• [Dataset]:

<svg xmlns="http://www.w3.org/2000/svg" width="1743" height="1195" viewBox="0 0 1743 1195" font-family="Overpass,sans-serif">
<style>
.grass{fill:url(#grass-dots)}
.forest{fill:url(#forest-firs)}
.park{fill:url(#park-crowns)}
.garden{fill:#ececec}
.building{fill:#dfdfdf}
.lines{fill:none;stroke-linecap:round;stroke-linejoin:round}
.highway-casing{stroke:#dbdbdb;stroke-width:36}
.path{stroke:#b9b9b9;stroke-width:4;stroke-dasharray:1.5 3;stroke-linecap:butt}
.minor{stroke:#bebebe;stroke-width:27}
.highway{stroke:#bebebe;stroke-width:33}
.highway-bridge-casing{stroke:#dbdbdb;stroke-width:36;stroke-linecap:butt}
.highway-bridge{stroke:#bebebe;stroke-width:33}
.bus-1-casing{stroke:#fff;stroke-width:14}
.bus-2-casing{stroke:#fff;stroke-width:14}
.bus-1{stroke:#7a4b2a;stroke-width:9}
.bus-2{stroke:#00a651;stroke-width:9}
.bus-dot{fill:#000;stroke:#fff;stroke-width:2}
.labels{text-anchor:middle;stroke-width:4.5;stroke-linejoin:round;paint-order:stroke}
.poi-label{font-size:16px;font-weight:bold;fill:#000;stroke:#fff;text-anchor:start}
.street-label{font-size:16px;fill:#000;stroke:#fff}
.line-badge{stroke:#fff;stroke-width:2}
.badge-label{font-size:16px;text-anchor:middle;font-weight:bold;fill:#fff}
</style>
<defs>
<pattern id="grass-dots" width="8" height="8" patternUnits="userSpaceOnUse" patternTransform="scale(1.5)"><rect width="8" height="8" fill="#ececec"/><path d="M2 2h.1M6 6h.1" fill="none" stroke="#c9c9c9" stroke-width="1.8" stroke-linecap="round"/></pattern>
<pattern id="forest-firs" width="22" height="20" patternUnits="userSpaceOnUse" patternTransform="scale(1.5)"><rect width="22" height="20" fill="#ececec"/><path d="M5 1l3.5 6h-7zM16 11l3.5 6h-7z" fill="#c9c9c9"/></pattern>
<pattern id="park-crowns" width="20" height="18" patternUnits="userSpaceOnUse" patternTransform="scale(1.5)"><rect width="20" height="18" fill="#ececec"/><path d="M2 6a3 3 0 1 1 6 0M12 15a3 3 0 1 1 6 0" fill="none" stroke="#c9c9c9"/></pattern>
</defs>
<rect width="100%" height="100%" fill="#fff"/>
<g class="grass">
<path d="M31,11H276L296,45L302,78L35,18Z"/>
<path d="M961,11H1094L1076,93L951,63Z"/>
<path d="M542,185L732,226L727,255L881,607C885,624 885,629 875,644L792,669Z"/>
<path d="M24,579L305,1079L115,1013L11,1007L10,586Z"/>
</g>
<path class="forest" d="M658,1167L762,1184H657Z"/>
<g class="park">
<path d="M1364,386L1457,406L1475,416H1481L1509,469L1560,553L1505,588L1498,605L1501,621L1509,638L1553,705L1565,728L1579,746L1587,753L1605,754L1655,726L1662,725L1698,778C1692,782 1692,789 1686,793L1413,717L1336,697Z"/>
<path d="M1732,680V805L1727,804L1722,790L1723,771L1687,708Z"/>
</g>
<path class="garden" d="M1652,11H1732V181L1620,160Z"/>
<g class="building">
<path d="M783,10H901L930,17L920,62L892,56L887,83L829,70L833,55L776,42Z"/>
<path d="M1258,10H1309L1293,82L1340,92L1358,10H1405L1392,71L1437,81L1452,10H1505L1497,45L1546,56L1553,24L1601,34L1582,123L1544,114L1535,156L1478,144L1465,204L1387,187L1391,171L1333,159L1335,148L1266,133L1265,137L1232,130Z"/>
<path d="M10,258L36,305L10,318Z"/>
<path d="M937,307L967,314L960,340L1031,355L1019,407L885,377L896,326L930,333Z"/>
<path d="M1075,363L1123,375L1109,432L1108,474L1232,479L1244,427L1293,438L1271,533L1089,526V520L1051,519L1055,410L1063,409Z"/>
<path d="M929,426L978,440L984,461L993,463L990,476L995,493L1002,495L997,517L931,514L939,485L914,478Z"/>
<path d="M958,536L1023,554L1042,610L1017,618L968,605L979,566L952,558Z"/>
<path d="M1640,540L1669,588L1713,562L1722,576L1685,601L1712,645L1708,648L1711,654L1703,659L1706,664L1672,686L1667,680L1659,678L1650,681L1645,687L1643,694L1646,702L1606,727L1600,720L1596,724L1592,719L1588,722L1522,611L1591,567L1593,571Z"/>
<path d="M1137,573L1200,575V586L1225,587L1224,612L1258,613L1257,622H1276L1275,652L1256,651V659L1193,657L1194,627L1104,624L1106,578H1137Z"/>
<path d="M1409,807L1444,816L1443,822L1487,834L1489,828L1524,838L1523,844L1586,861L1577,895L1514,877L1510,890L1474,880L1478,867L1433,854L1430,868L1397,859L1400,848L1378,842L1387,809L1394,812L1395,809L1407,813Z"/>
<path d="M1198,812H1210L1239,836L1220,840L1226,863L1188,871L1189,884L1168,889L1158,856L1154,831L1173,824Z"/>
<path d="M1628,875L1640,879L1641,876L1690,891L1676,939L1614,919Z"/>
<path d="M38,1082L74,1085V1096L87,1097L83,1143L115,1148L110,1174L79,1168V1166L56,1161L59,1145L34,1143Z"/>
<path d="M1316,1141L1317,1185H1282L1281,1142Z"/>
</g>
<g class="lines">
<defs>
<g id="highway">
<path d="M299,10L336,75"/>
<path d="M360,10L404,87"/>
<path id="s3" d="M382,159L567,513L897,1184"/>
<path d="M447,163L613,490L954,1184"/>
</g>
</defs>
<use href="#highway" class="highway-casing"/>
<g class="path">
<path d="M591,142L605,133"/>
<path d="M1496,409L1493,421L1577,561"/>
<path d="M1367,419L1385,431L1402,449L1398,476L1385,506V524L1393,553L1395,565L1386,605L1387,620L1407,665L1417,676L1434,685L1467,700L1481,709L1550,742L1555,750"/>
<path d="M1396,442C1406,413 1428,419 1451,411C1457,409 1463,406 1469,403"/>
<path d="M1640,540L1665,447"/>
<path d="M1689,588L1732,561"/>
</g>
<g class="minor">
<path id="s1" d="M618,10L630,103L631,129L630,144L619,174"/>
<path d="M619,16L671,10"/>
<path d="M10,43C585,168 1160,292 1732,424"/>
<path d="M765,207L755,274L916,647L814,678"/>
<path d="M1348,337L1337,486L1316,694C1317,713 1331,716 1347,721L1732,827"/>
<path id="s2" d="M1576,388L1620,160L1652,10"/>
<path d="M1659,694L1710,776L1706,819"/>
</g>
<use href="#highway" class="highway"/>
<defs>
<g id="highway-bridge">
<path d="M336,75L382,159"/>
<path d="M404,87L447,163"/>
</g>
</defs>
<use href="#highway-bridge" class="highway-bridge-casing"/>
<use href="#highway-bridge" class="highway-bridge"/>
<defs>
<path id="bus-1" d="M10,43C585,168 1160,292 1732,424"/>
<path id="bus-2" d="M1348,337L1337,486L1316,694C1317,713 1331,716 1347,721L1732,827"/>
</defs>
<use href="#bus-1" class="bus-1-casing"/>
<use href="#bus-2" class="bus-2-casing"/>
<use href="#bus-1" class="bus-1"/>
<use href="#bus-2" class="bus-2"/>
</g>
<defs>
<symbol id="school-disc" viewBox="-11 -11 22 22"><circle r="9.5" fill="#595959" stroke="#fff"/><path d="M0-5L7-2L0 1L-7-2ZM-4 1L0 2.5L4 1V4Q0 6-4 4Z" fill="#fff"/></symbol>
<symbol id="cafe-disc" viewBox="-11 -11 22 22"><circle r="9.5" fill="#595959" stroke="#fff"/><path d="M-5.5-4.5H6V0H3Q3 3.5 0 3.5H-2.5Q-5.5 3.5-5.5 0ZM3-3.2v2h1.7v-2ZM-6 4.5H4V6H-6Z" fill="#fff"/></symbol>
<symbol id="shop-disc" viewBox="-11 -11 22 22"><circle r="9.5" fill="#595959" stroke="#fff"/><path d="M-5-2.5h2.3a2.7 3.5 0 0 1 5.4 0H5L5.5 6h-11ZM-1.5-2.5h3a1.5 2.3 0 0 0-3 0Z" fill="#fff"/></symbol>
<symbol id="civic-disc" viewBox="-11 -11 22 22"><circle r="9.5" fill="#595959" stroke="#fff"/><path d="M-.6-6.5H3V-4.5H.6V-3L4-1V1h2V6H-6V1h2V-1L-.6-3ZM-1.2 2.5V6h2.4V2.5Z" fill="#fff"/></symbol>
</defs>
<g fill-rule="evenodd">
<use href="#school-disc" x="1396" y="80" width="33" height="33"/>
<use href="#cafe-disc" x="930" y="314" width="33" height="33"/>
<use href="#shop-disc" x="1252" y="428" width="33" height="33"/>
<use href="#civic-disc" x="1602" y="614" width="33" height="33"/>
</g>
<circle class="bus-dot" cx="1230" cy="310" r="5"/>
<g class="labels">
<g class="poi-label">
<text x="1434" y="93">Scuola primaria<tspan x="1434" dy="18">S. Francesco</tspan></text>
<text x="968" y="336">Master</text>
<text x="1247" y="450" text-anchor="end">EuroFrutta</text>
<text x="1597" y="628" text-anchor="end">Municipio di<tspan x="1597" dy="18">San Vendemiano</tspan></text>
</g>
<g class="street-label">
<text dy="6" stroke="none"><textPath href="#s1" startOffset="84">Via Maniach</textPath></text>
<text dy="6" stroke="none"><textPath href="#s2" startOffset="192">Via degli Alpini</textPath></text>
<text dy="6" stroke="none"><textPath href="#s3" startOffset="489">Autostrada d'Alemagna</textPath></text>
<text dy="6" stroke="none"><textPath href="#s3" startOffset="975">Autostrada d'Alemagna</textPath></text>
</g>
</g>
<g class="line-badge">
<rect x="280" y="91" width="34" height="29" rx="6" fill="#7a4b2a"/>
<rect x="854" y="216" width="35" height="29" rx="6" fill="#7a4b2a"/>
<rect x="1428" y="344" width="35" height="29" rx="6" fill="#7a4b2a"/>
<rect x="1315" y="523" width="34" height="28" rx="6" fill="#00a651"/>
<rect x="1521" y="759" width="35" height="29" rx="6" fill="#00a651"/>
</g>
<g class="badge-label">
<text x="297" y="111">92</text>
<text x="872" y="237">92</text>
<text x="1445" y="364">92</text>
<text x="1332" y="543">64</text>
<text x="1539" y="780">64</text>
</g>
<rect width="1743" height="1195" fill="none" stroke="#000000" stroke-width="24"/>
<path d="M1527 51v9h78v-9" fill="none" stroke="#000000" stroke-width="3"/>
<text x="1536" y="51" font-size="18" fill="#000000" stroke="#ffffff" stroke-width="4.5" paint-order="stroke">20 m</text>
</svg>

• [Work request]:
Tally, across the records, each line that contains the word "lines", and answer with nothing except the count.

• [Answer space]:
2